Collection entries:
______
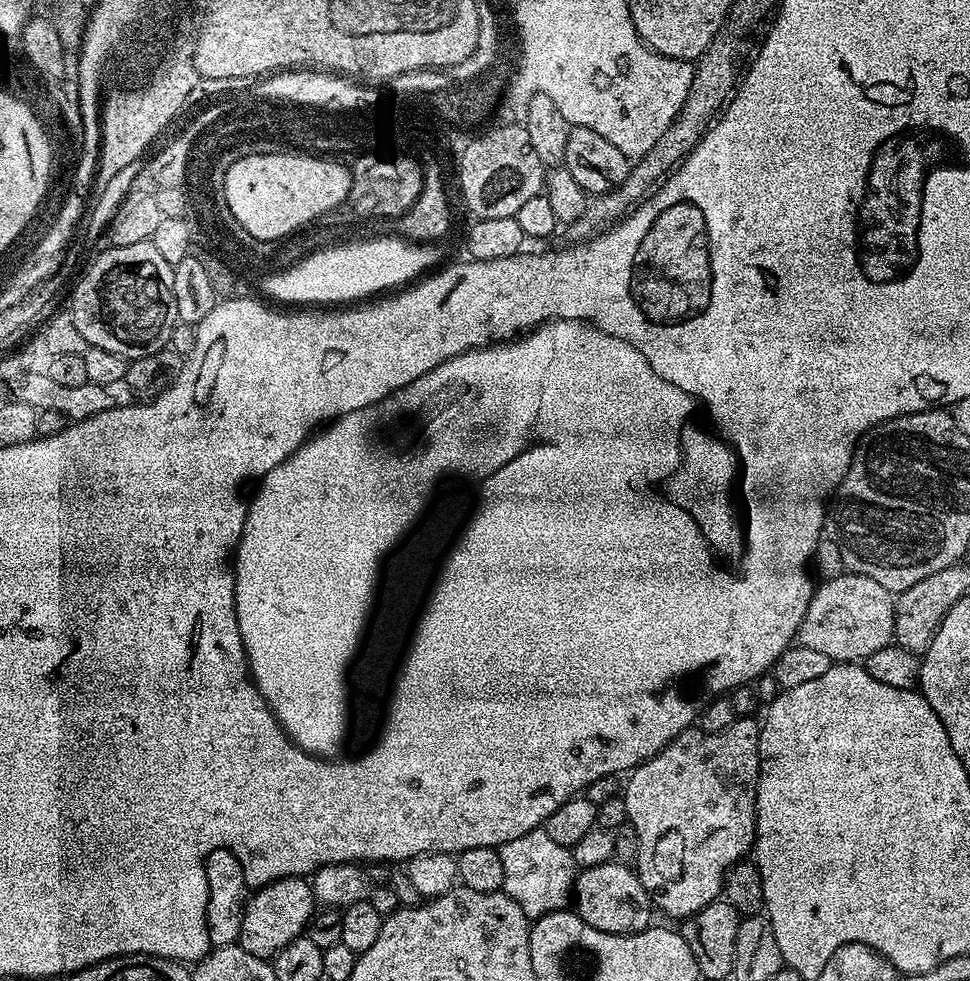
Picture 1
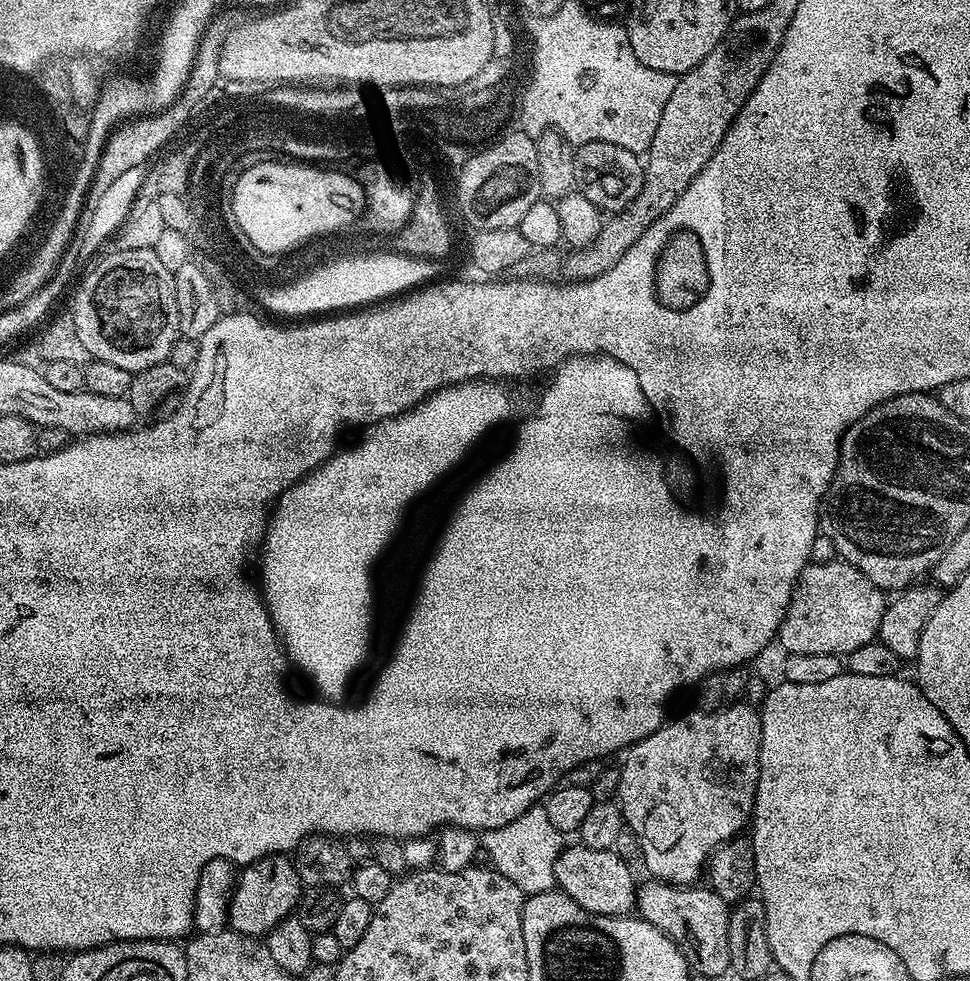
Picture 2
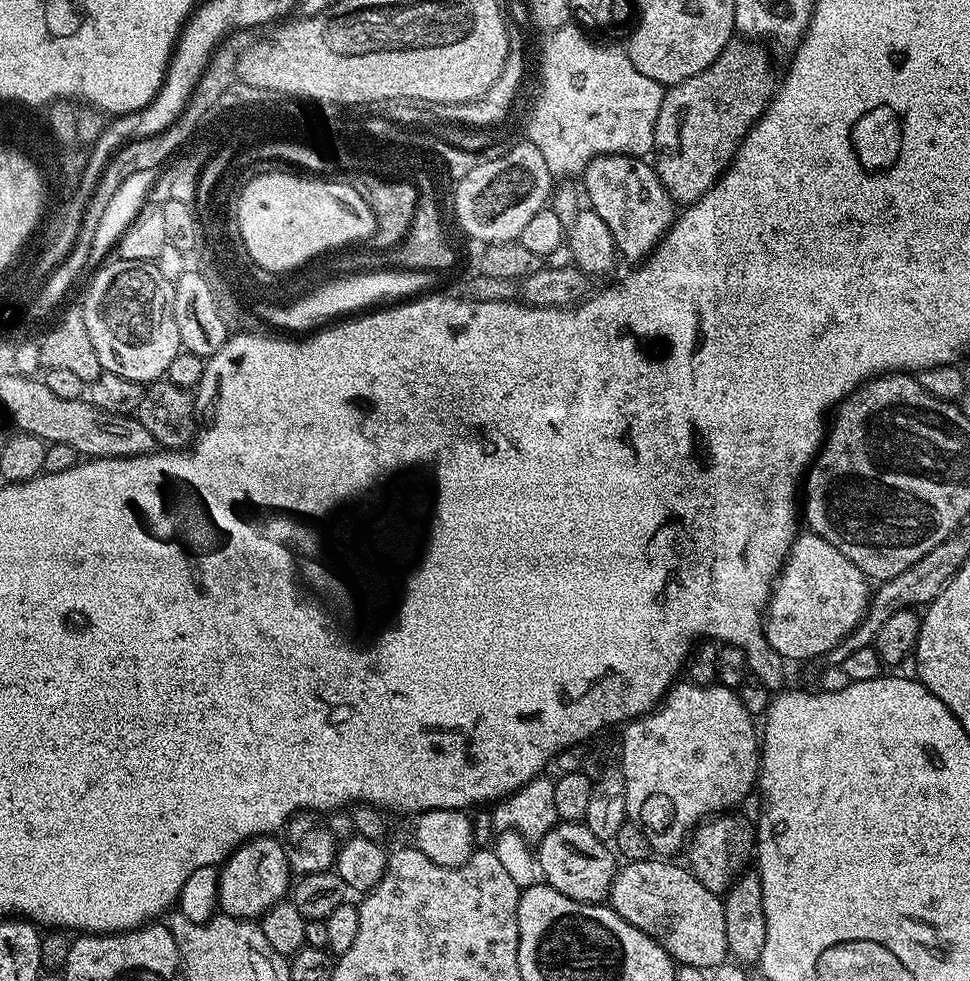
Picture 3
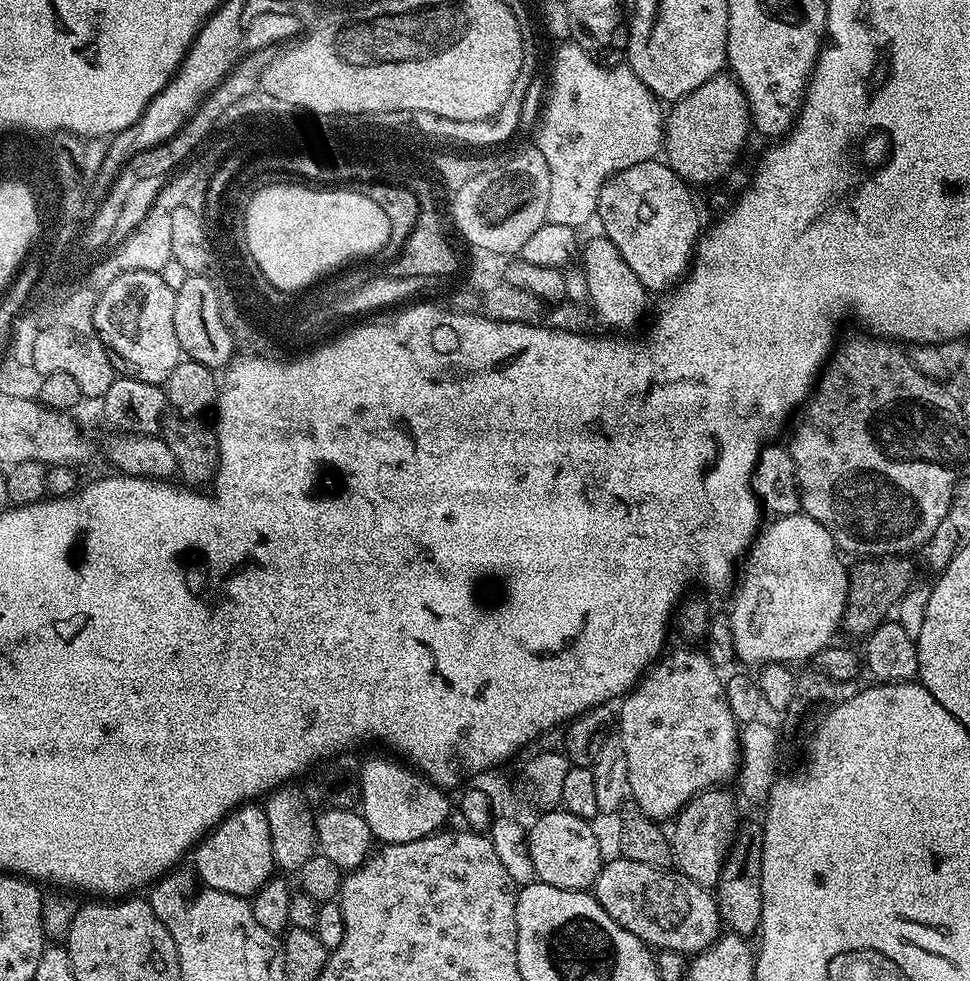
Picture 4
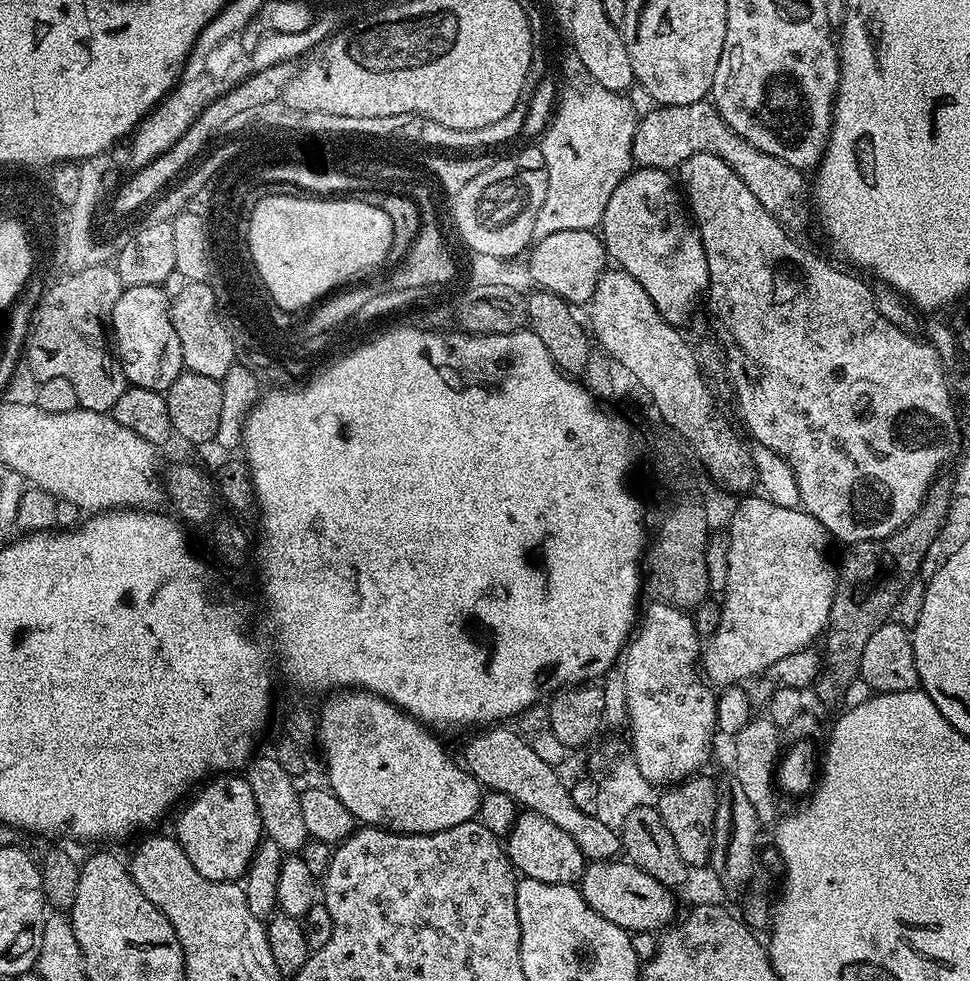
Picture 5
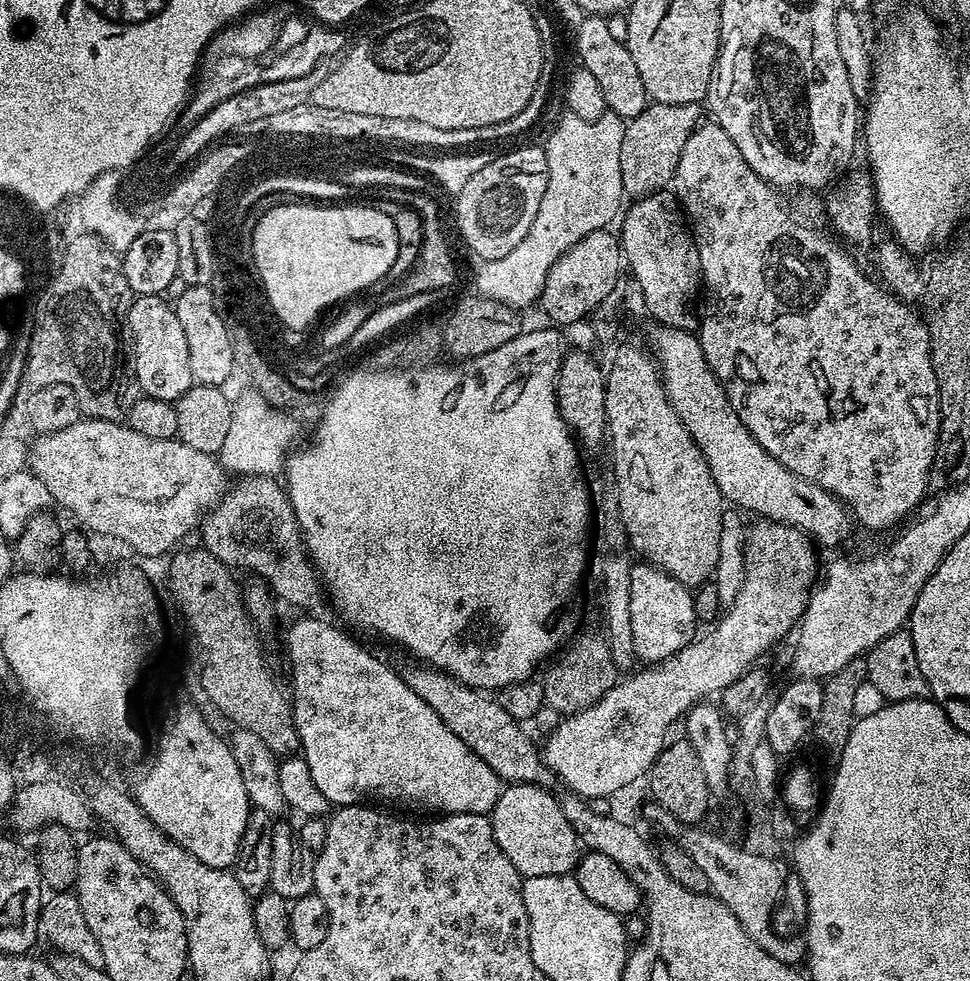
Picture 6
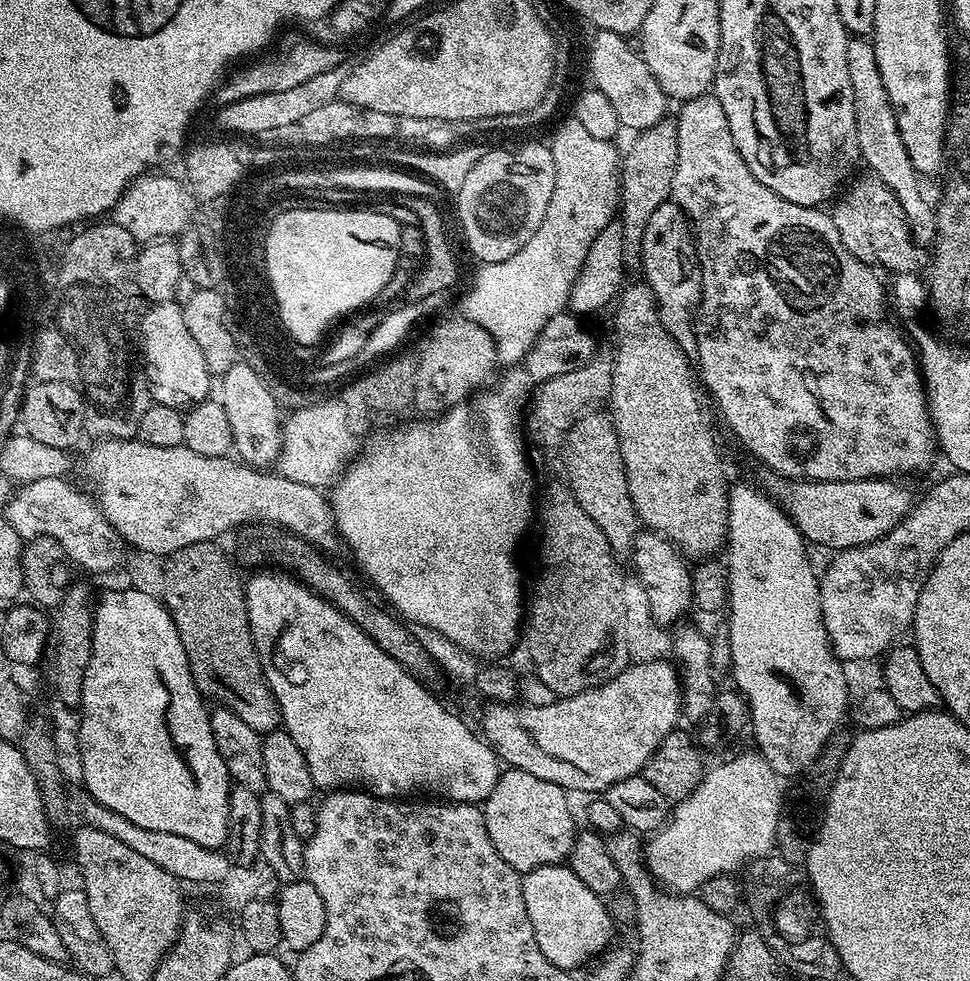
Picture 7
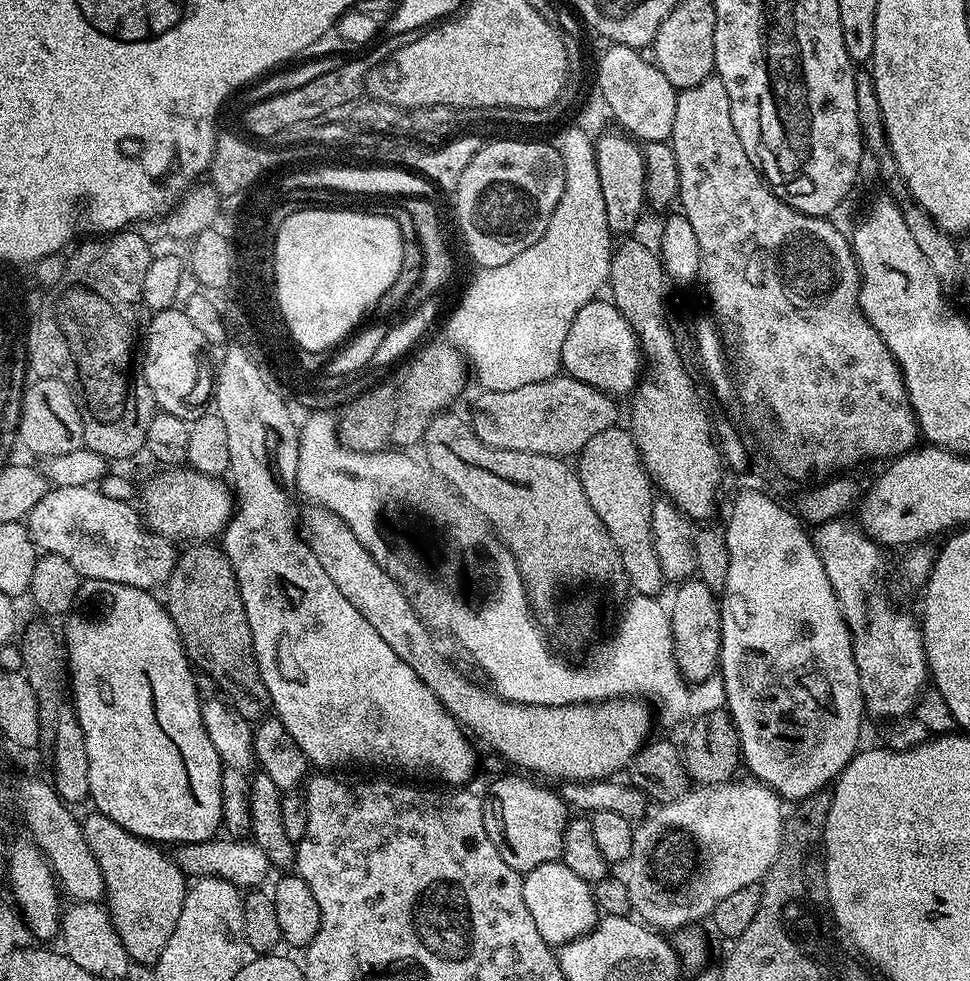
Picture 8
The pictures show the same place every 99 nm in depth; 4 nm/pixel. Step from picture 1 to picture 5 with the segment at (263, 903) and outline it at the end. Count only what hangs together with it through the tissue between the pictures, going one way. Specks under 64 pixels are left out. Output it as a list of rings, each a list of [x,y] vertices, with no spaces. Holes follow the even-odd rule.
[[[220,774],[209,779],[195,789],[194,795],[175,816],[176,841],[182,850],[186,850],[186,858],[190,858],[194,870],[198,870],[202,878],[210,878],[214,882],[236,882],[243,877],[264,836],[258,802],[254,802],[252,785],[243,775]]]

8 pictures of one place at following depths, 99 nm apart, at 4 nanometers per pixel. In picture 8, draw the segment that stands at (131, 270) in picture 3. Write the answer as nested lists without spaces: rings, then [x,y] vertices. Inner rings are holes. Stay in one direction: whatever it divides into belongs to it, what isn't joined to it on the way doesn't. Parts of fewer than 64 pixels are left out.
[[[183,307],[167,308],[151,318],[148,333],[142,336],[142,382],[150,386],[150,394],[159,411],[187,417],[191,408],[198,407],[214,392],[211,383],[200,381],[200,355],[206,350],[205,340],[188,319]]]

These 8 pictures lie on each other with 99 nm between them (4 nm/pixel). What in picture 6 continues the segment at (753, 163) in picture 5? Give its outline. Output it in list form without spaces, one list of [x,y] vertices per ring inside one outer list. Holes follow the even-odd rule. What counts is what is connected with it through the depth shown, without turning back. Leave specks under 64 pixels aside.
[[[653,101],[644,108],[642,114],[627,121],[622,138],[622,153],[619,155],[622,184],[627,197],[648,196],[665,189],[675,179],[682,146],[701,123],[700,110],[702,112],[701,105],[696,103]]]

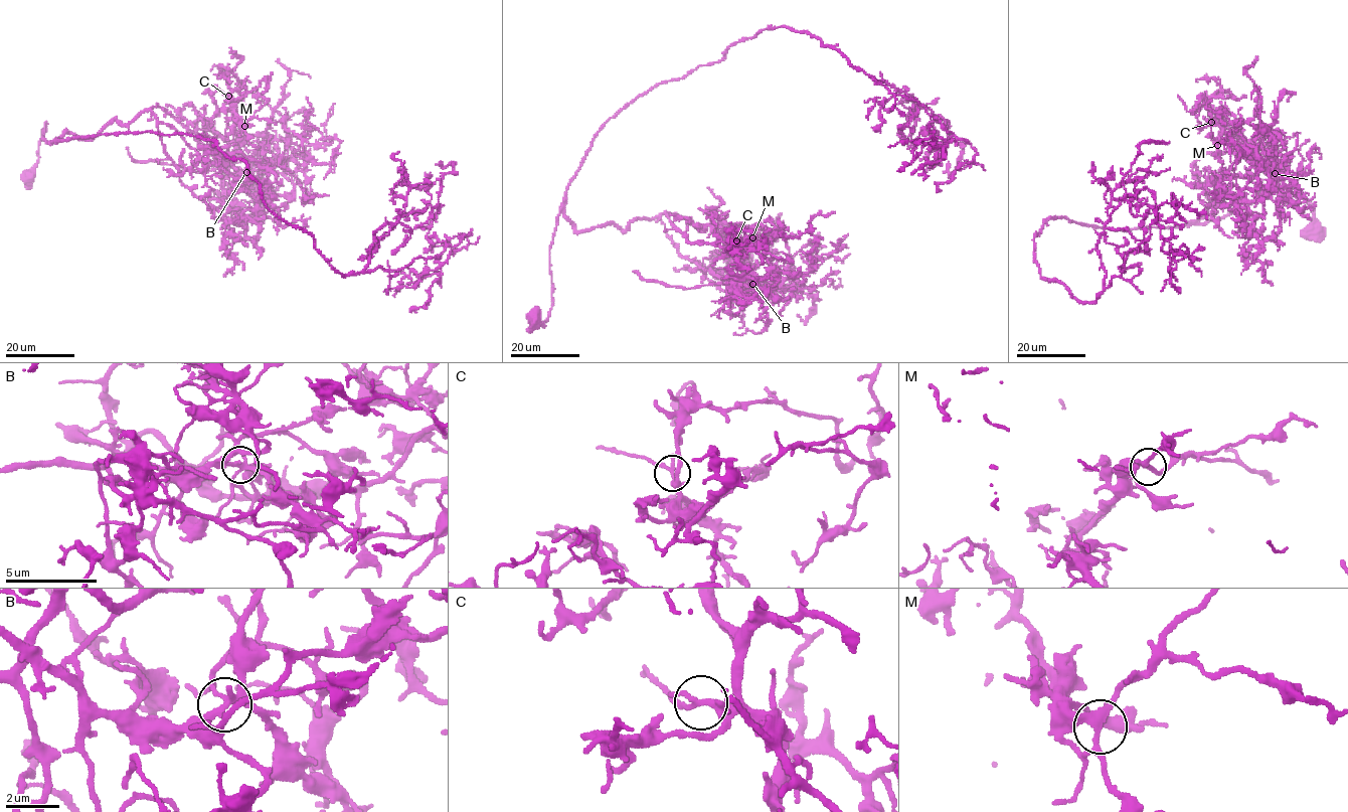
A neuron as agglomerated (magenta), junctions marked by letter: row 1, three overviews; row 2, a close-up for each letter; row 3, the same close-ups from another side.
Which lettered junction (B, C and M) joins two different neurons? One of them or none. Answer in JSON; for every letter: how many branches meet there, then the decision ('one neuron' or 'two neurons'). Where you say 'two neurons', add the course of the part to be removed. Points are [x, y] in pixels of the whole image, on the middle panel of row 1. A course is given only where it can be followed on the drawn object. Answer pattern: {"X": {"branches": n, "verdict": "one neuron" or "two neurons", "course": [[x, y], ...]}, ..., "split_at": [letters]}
______
WHAT IS NEEDED: Write out the data above exactly as it appears, but without any image.

EXERCISE RESULT:
Picture 1
Picture 2
Picture 3
Picture 4
Picture 5
Picture 6
Picture 7
Picture 8
The pictures show the same place every 99 nm in depth; 4 nm/pixel. Step from picture 1 to picture 5 with the segment at (263, 903) and outline it at the end. Count only what hangs together with it through the tissue between the pictures, going one way. Specks under 64 pixels are left out. Output it as a list of rings, each a list of [x,y] vertices, with no spaces. Holes follow the even-odd rule.
[[[220,774],[209,779],[195,789],[194,795],[175,816],[176,841],[182,850],[186,850],[186,858],[190,858],[194,870],[198,870],[202,878],[210,878],[214,882],[236,882],[243,877],[264,836],[258,802],[254,802],[252,785],[243,775]]]

8 pictures of one place at following depths, 99 nm apart, at 4 nanometers per pixel. In picture 8, draw the segment that stands at (131, 270) in picture 3. Write the answer as nested lists without spaces: rings, then [x,y] vertices. Inner rings are holes. Stay in one direction: whatever it divides into belongs to it, what isn't joined to it on the way doesn't. Parts of fewer than 64 pixels are left out.
[[[183,307],[167,308],[151,318],[148,333],[142,336],[142,382],[150,386],[150,394],[159,411],[187,417],[191,408],[198,407],[214,392],[211,383],[200,381],[200,355],[206,350],[205,340],[188,319]]]

These 8 pictures lie on each other with 99 nm between them (4 nm/pixel). What in picture 6 continues the segment at (753, 163) in picture 5? Give its outline. Output it in list form without spaces, one list of [x,y] vertices per ring inside one outer list. Holes follow the even-odd rule. What counts is what is connected with it through the depth shown, without turning back. Leave specks under 64 pixels aside.
[[[653,101],[644,108],[642,114],[627,121],[622,138],[622,153],[619,155],[622,184],[627,197],[648,196],[665,189],[675,179],[682,146],[701,123],[700,110],[702,112],[701,105],[696,103]]]

A neuron as agglomerated (magenta), junctions marked by letter: row 1, three overviews; row 2, a close-up for each letter; row 3, the same close-ups from another side.
Which lettered junction (B, C and M) joins two different neurons? One of them or none. Answer in JSON; for every letter: how many branches meet there, then the decision ('one neuron' or 'two neurons'). Where you say 'two neurons', add the course of the part to be removed. Points are [x, y] in pixels of the whole image, on the middle panel of row 1. A course is given only where it can be followed on the drawn object. Answer pattern: {"X": {"branches": n, "verdict": "one neuron" or "two neurons", "course": [[x, y], ...]}, ..., "split_at": [letters]}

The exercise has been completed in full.